The conversation about climate change has come back to the fore. The ongoing 26th UN Climate Change Conference of the Parties, to be held in Glasgow, Scotland until Friday, November 12th, will focus discussions on countries taking joint action to combat climate change.
The summit has already borne fruit, not least for Kenya. President Uhuru Kenyatta announced this week Kenya’s plan to work with African countries forming the Giants Club conservation group to raise resources for investments in the continent’s climate protection programs.
Discussions revolved around Africa’s current role in the current climate change crisis due to the continent’s role in protecting the continent’s carbon-rich natural landscape.
Effective climate protection will assume collective responsibility and any practicable approach must therefore require that each country, through effective climate protection, help reverse the effects.
Like any other country, Kenya is playing a vital role in managing the crisis, the effects of which have already been seen through droughts, floods and even plagues of locusts in unpredictable weather patterns.
With this in mind, President Kenyatta is keen that the country should actively contribute to combating climate change.
For example, there is an ongoing program to stop and reverse forest loss in the country. According to the UN, Kenya’s forest area accounts for only 6.1% of the total size of the country.
However, Keniatta has assured that the government plans to plant 1.8 billion trees by 2022, an initiative to restore large areas of degraded forests so the country can achieve 10% forest cover.
Increasing forest cover is critical to maintaining and preserving forest ecosystems, which mitigate the negative effects of climate change.
Among the ecosystems that stand out in Kenya is the Mau ecosystem, which serves as a critical water catchment area. Two other major forest ecosystems in Kenya are the Cherangany-Elgeyo Hills ecosystem and the Mount Elgon ecosystem, which have been devastated by deforestation for years.
Uhuru has spearheaded several tree-planting initiatives to conserve biodiversity. This includes initiating a National Tree Planting Day to encourage business organizations and the general public to get involved in tree planting activities. The day is celebrated simultaneously in all districts of Kenya.
Since the forest resources in Kenya contribute significantly to the economic production and consumption activities based on natural resources, agriculture, horticulture, tourism, wildlife and energy are among the most important economic sectors, which indicate the simultaneous dependence of the country on natural resources.
In terms of reducing greenhouse gas emissions, President Kenyatta recently unveiled Kenya’s achievements in developing renewable energies and using technologies to adapt and mitigate climate change.
As a result, Kenya is aiming for a 32% reduction by 2030 compared to the “Business as Usual” (BAU) scenario, which is in the context of the plan, to be completely renewable by 2050 according to its Greenhouse Gas Emission Strategy (LTS.) Energies) for 2050.
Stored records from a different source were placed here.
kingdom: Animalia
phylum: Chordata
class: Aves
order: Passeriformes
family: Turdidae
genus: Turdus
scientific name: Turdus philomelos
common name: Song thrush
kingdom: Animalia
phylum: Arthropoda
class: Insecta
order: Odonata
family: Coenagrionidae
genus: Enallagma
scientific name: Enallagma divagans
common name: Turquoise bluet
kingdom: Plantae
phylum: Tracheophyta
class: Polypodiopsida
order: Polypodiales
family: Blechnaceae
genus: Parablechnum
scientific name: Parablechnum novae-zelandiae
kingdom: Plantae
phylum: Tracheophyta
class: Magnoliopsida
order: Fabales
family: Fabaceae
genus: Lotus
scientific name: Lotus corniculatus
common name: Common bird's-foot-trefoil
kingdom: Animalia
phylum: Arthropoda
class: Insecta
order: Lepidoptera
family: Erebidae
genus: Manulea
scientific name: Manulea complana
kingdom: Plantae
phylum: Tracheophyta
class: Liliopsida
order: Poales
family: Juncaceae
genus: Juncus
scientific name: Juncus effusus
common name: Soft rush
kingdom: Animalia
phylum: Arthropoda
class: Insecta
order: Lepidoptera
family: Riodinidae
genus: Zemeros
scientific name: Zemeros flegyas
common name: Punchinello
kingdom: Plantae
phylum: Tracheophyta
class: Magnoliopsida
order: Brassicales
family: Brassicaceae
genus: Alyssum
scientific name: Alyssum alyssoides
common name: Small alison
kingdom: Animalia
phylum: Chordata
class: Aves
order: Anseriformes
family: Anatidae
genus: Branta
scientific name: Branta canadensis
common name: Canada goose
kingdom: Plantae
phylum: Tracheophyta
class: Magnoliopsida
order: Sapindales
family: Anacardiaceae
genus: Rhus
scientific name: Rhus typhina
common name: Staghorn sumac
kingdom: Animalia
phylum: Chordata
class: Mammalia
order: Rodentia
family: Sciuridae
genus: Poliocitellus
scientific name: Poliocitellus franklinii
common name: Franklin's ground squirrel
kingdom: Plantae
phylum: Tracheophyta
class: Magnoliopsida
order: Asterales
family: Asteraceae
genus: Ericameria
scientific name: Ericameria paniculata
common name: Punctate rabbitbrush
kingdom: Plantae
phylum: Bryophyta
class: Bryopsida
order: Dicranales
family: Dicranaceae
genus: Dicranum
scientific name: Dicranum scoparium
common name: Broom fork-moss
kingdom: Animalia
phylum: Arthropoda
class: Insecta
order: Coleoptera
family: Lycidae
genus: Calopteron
In a step-by-step but progressive endeavor, the country is already a pioneer in geothermal energy in Africa, offering significant investment opportunities along the technological value chain.
The country is also the first African country to pass the climate law in 2016, thus ensuring regulatory measures to respond to climate change.
In addition, the Lake Turkana wind turbine has also been used as a solution for providing clean energy to rural communities.
Other clean energy solutions have put Kenya at the forefront of sub-Saharan Africa’s climate change plans for the development and distribution of clean stoves that provide households with clean household energy.
Such efforts can be well imitated by other countries, which arguably ensures a common approach to mitigate climate change.
Kenya has also managed to secure funding for climate change mitigation and adaptation measures, some of which have a $ 16 billion funding agreement for the Guided Climate Change Program (FLLoCA).
Secured in October 2021, this will considerably facilitate the introduction of innovative participation, climate information, demand-oriented capacity building and the monitoring and evaluation of climate protection measures.
As part of a project funded by the Green Climate Fund (GCF) and implementing partners, the country was able to start a 3.7 billion KSh project to combat the effects of climate change in early March 2021, supporting 620,000 people in 11 counties and 500,000 hectares of degraded pastureland restored.
Such funding provides impetus for action and promotes previous funding initiatives that have enabled the progressive development of climate protection projects.
Climate change is currently at alarming levels and every country must commit to reversing the effects of climate change.
Kenya has already demonstrated its commitment to this cause. Other African nations must emulate this if we are to overcome the problem of climate change.
The author is Selina Chiteri, a regular commentator on social, economic and political affairs. The views expressed here are his and in no way reflect the position of TUKO.co.ke.